Jobs can fail for different reasons. The Job Retry Module greatly simplifies operations by taking actions based on error codes/messages.

Actions

Here is a description of the currently available actions.

NAME

DESCRIPTION

no_retry

Do not retry the job again for certain hopeless errors.

limit_retry

Limit the number of retries to a certain maximum.

increase memory

Submit next job retries with a higher memory requirement.

increase CPU time

If there are no successful jobs, the retry module will try to set the task CPU time based on the number of events of the currently failed job and the site parameters (maxtime, HS06) x 1.5. If there are successful jobs, the retry module will simply request the scouting mechanism to recalculate the CPU time based on all the jobs in the task.

reduce_input_per_job

Reduces the amount of input data processed per job on each retry, progressively cutting nGBPerJob and nMaxFilesPerJob to half, a quarter, and finally 1 at successive attempt thresholds. The task already uses nEventsPerJob or nFilesPerJob split rules (configurable via excluded_rules) - those rules take precedence

Retry actions are recorded in the database table RETRYACTIONS. New actions need to be implemented and then registered in the table.

Rules

Rules are recorded in the database table RETRYERRORS. For new rules you have to specify:
  • ID: unique ID

  • Retry action: which action from the previous section you want to invoke

  • Error source: the source of the error (payload, pilot, job dispatcher, task buffer)

  • Error code

  • Error message: a regular expression in python syntax (https://docs.python.org/3/library/re.html) to match the error message. You can check your regular expressions in online services like https://pythex.org/ if you don’t want to write the pythong snippet.

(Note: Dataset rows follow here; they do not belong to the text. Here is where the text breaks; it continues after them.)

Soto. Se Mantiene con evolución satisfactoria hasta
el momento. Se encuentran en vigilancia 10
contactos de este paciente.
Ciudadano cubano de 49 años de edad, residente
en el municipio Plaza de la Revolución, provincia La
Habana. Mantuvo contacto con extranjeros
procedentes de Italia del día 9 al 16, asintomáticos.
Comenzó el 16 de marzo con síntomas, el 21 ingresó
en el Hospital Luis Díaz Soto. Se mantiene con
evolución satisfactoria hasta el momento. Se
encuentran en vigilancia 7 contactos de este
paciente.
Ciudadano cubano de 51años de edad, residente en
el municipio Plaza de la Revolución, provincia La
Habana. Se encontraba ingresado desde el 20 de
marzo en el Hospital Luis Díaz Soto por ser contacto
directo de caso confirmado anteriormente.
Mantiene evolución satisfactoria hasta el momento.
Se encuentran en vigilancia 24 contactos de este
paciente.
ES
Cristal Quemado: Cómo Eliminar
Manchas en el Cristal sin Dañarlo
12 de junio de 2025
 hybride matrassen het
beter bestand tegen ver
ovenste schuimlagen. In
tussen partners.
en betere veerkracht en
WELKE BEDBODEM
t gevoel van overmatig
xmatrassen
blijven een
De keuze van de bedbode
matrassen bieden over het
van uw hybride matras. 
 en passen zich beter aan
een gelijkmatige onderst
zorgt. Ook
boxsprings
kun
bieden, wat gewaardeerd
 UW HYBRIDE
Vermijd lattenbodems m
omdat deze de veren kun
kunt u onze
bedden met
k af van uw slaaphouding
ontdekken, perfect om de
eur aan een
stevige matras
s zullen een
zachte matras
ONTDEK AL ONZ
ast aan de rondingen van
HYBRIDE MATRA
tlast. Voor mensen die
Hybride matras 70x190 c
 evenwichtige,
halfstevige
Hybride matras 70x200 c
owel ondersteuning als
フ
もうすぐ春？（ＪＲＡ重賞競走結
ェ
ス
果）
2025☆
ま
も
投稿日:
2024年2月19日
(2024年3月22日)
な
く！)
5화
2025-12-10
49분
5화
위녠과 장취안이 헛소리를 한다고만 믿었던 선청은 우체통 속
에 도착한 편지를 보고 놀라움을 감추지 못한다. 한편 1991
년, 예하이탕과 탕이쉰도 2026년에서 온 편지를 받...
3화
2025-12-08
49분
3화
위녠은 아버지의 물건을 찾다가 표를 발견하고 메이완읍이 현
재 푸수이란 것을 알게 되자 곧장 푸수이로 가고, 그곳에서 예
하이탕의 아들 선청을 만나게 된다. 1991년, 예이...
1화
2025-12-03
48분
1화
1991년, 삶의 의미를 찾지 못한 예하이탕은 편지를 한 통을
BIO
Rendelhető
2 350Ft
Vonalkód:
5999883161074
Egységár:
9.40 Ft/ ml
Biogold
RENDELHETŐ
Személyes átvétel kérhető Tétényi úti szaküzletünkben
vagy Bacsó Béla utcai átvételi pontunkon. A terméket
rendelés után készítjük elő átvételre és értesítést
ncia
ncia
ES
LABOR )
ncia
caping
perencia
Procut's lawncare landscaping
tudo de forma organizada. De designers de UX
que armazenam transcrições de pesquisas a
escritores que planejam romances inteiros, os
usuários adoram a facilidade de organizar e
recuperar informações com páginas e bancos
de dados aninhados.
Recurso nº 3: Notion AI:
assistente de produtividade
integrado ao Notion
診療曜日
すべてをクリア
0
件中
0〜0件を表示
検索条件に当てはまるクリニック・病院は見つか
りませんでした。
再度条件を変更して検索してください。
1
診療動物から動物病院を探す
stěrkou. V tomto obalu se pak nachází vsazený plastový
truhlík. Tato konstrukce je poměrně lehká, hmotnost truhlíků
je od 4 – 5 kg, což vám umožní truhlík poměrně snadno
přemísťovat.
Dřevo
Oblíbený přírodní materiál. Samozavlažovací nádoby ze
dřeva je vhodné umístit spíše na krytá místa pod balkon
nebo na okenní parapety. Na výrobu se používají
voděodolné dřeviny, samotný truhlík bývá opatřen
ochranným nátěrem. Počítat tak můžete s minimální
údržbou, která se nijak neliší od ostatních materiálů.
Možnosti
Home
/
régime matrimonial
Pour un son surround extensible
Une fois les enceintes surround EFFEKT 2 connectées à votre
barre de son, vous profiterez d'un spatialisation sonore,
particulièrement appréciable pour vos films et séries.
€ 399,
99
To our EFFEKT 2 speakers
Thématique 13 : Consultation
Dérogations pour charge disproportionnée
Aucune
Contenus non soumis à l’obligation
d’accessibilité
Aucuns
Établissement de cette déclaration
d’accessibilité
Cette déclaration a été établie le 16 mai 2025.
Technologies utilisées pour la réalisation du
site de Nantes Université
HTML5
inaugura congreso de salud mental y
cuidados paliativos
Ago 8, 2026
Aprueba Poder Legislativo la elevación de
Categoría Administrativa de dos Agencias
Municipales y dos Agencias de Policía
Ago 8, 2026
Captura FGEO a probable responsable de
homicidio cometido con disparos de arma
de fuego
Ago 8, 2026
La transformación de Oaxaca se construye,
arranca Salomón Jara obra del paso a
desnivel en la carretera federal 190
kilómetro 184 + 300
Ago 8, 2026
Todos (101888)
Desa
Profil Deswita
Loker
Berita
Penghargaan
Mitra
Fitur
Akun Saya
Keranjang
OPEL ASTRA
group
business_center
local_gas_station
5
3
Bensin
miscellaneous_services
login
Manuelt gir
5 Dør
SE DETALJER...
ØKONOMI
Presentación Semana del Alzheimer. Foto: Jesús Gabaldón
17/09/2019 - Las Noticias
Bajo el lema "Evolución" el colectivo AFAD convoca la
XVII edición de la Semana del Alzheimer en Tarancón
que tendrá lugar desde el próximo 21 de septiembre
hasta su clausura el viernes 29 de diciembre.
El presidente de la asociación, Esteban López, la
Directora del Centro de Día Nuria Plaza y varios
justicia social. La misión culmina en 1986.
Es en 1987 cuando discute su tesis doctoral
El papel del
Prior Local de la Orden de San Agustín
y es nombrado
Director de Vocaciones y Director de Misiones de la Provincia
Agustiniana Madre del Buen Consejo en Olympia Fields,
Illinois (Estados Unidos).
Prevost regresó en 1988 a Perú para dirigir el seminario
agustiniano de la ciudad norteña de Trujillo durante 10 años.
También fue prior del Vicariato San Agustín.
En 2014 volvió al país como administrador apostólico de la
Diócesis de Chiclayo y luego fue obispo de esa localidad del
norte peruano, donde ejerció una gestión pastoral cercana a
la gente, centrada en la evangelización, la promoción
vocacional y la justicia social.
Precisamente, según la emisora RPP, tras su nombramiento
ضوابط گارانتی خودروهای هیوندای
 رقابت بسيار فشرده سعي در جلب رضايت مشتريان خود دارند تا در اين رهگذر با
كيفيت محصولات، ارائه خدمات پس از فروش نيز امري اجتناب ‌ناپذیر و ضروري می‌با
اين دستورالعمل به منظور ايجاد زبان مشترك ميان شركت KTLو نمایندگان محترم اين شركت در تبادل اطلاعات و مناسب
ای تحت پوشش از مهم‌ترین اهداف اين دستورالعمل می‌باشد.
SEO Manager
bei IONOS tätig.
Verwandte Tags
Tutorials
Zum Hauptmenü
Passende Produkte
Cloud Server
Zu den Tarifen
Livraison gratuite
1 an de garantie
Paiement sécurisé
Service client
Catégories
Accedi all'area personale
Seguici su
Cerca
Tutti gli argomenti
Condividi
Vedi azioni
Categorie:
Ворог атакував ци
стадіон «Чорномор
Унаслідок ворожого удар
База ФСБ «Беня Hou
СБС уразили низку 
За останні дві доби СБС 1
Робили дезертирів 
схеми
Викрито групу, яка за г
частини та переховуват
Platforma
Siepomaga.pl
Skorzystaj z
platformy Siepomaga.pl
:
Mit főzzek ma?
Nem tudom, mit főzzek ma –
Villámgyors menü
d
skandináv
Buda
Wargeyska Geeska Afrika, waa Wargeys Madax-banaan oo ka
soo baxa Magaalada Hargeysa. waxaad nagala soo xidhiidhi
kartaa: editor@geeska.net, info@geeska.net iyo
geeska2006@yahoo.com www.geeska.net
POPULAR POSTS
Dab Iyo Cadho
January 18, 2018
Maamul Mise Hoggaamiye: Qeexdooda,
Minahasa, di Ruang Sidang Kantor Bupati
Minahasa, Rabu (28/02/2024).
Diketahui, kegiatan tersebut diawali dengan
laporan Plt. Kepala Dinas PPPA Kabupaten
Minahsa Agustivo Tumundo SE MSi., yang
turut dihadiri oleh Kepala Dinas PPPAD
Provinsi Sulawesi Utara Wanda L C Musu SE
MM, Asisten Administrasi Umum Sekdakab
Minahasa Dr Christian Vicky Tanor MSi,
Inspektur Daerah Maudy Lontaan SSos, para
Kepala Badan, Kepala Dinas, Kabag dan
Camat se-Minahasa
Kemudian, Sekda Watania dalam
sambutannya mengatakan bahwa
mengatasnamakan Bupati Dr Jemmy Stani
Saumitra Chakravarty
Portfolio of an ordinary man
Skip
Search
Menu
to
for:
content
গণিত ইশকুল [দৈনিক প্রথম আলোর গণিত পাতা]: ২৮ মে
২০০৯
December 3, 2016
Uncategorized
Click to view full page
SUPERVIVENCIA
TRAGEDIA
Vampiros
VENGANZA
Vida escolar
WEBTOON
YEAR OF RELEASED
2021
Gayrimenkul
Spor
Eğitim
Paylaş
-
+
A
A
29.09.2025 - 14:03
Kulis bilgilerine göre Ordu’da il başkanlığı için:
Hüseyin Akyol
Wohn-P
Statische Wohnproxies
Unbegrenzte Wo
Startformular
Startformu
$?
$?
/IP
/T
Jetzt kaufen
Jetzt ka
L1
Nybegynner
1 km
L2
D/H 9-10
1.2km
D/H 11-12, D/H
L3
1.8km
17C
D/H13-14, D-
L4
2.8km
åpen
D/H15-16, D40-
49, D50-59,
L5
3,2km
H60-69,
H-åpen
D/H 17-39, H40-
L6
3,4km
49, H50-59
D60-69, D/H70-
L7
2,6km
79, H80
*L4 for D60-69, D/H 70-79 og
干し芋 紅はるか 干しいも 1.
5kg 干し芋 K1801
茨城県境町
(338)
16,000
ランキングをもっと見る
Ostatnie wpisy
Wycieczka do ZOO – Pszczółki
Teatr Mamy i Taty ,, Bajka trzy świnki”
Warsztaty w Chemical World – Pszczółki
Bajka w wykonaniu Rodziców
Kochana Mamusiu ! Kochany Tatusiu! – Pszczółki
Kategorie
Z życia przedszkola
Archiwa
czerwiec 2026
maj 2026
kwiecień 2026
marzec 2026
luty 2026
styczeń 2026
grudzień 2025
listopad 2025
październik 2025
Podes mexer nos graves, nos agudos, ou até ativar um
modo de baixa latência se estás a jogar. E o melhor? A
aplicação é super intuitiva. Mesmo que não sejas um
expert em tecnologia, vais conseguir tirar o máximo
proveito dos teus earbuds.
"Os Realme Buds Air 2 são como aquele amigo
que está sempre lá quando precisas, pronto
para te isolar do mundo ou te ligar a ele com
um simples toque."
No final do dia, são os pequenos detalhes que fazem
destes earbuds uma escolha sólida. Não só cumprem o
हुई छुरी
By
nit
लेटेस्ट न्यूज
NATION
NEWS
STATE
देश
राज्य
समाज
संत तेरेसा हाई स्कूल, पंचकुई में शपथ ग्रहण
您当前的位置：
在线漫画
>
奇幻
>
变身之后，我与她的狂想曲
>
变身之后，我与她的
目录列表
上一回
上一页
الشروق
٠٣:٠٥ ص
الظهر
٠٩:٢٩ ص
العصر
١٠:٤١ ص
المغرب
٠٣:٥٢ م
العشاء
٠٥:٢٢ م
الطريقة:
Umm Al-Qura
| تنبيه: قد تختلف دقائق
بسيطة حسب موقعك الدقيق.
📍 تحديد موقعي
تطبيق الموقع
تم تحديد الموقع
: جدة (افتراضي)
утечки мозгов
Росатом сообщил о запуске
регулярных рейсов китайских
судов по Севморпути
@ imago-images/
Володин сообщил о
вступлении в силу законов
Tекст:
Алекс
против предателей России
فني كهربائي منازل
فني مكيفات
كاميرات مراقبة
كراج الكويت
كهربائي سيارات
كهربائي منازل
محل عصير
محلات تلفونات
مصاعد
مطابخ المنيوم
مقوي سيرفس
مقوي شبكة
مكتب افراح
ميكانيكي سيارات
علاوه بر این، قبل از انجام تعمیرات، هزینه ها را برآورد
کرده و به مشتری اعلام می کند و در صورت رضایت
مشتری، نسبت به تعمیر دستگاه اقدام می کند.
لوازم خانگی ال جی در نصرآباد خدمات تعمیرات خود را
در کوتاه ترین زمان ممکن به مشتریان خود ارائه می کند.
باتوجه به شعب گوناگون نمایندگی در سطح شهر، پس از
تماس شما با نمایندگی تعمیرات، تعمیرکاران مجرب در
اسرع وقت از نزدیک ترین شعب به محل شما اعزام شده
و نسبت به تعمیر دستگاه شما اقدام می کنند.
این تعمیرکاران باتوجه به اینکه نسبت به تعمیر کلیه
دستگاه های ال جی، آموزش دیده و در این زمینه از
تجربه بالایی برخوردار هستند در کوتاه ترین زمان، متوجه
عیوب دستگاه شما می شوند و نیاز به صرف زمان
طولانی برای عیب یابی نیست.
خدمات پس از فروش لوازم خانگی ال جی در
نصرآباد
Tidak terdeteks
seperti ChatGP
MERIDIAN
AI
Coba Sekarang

  • Active: you can choose to run the rule in passive mode. In this case there will only be a log message indicating that the rule would have been invoked, but it has no effect. This option is useful when you are not sure of the scope of your new rule.

  • Parameters: valid only for certain actions, such as limit_retry, where you want to specify the limit of retries.

  • Scope: there are a couple of columns (architecture, release, workqueue), where you can limit the scope of the new rule. For example if you want to apply the rule only for a certain software release.